Problem to solve.
Repeat the listing exactly. The images do not belong in the copy.

Input material.
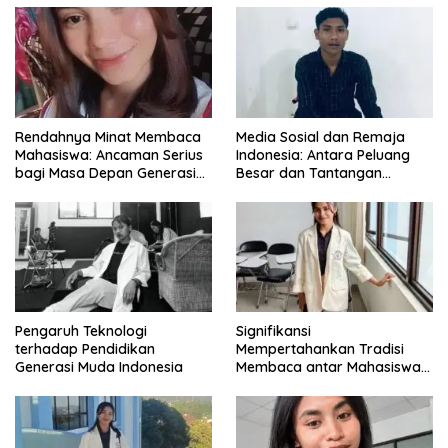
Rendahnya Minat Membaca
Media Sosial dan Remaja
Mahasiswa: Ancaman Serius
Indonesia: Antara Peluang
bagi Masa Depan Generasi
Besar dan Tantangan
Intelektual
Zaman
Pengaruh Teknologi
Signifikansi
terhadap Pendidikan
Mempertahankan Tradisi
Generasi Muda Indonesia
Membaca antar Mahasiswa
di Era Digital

Exercise output.
Rendahnya Minat Membaca
Media Sosial dan Remaja
Mahasiswa: Ancaman Serius
Indonesia: Antara Peluang
bagi Masa Depan Generasi
Besar dan Tantangan
Intelektual
Zaman
Pengaruh Teknologi
Signifikansi
terhadap Pendidikan
Mempertahankan Tradisi
Generasi Muda Indonesia
Membaca antar Mahasiswa
di Era Digital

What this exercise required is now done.